▶ PROBLEM TO SOLVE
Copy the listing starting at the line containing "Would you identify" and ending at the line containing "0.060672, 0.997911, -0.023453]]". Substitute "decimal places" for "decimals" and leave everything else as it is.
┌─ RECORDS SUPPLIED
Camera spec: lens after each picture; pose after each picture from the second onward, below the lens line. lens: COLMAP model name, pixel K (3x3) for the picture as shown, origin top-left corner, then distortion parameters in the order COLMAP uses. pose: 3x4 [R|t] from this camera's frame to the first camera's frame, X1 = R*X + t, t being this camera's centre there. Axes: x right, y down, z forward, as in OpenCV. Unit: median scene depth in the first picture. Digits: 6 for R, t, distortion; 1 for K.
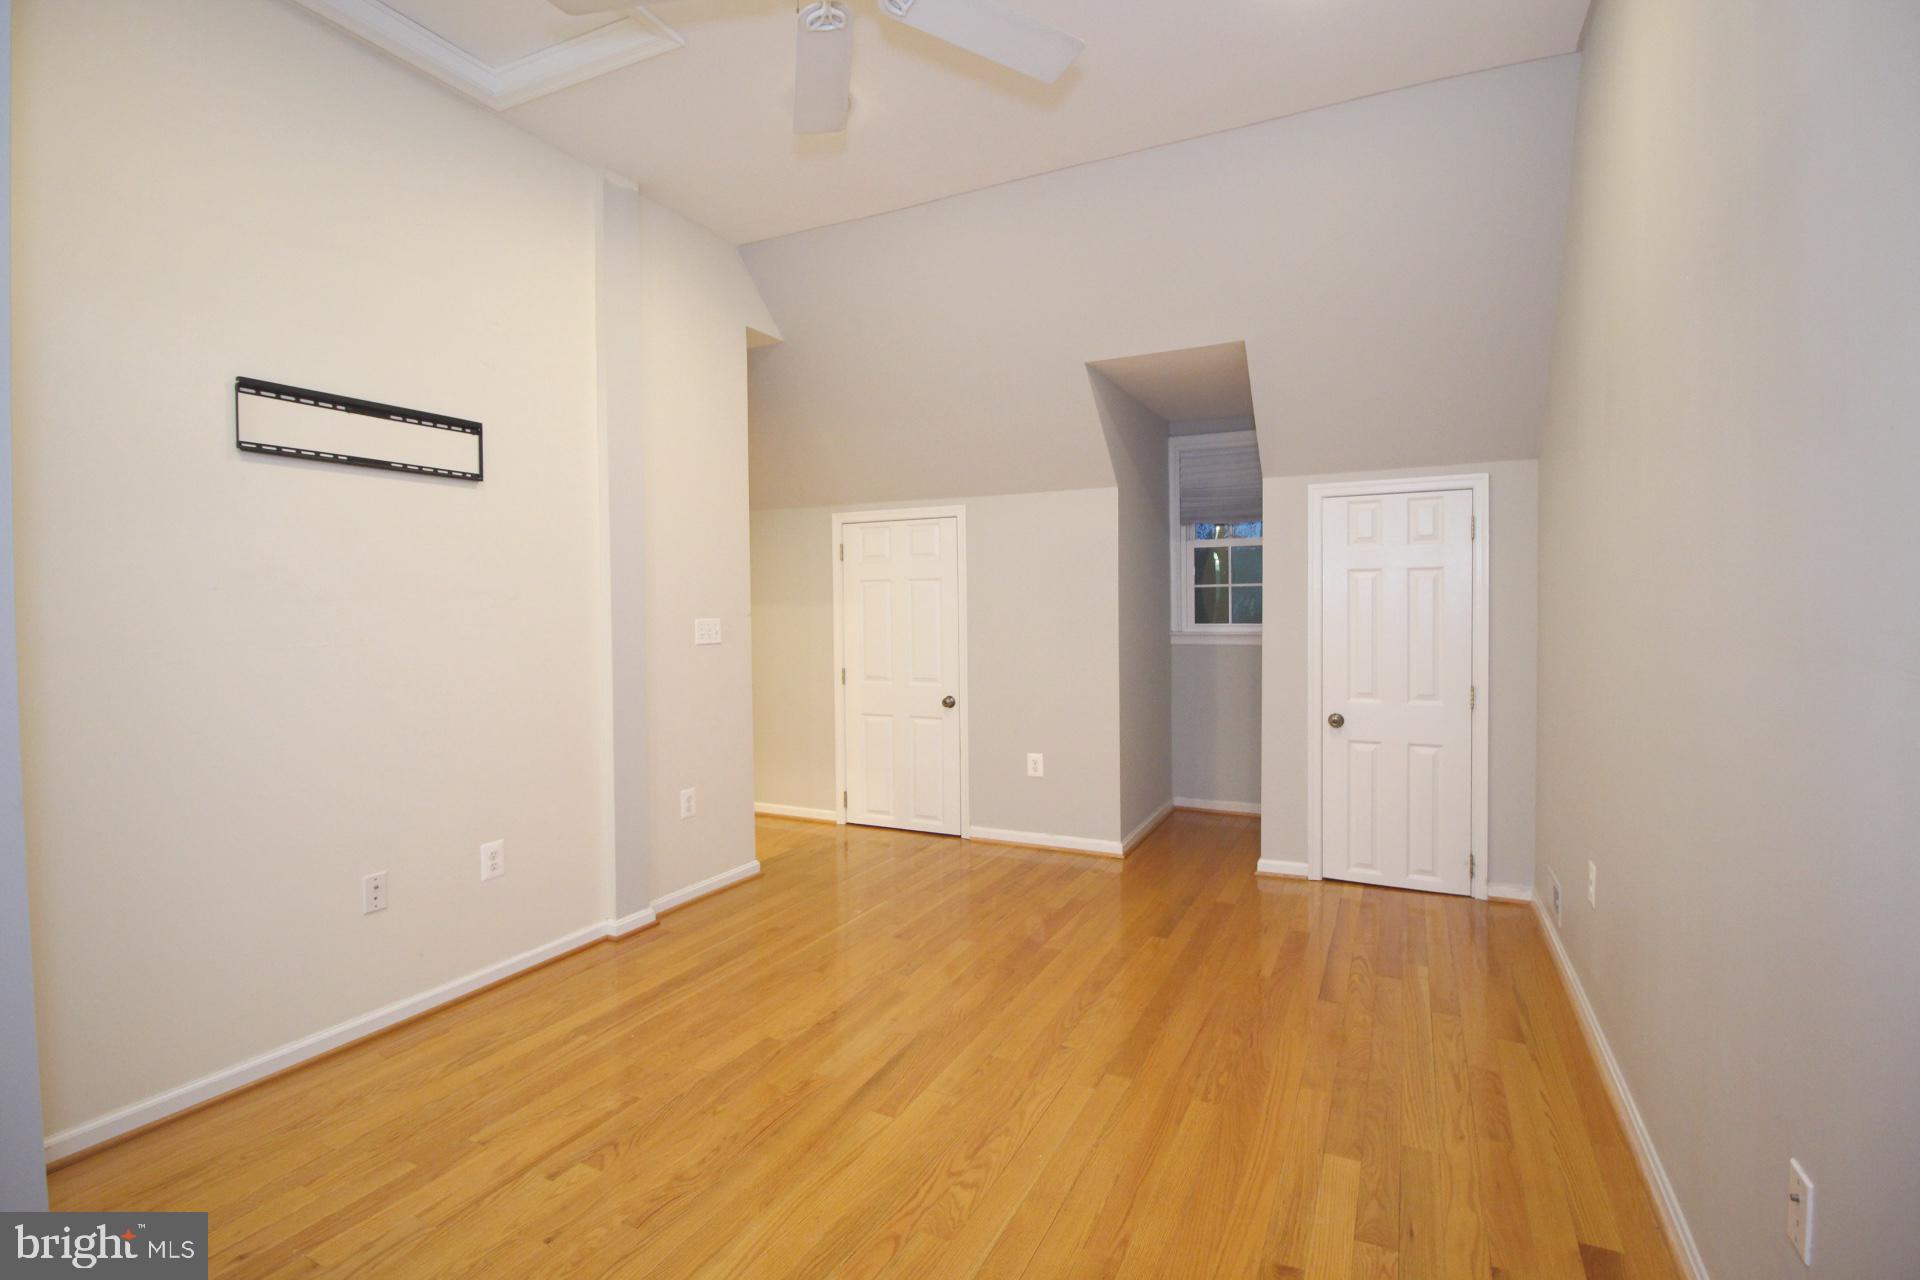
└─
┌─ RECORDS SUPPLIED
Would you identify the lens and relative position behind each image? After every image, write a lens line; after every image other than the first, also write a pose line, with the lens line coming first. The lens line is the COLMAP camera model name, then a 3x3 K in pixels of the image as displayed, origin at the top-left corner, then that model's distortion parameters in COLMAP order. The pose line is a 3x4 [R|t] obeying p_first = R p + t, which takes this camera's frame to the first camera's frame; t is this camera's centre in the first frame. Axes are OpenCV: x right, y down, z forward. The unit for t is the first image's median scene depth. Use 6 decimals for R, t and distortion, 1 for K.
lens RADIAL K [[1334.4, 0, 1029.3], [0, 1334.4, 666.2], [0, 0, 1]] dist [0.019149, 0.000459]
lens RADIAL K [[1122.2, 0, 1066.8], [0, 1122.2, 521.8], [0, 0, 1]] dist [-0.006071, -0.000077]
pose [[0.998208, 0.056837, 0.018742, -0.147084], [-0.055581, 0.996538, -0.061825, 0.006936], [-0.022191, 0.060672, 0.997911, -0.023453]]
└─
▶ ANSWER FOR THIS EXERCISE
Would you identify the lens and relative position behind each image? After every image, write a lens line; after every image other than the first, also write a pose line, with the lens line coming first. The lens line is the COLMAP camera model name, then a 3x3 K in pixels of the image as displayed, origin at the top-left corner, then that model's distortion parameters in COLMAP order. The pose line is a 3x4 [R|t] obeying p_first = R p + t, which takes this camera's frame to the first camera's frame; t is this camera's centre in the first frame. Axes are OpenCV: x right, y down, z forward. The unit for t is the first image's median scene depth. Use 6 decimal places for R, t and distortion, 1 for K.
lens RADIAL K [[1334.4, 0, 1029.3], [0, 1334.4, 666.2], [0, 0, 1]] dist [0.019149, 0.000459]
lens RADIAL K [[1122.2, 0, 1066.8], [0, 1122.2, 521.8], [0, 0, 1]] dist [-0.006071, -0.000077]
pose [[0.998208, 0.056837, 0.018742, -0.147084], [-0.055581, 0.996538, -0.061825, 0.006936], [-0.022191, 0.060672, 0.997911, -0.023453]]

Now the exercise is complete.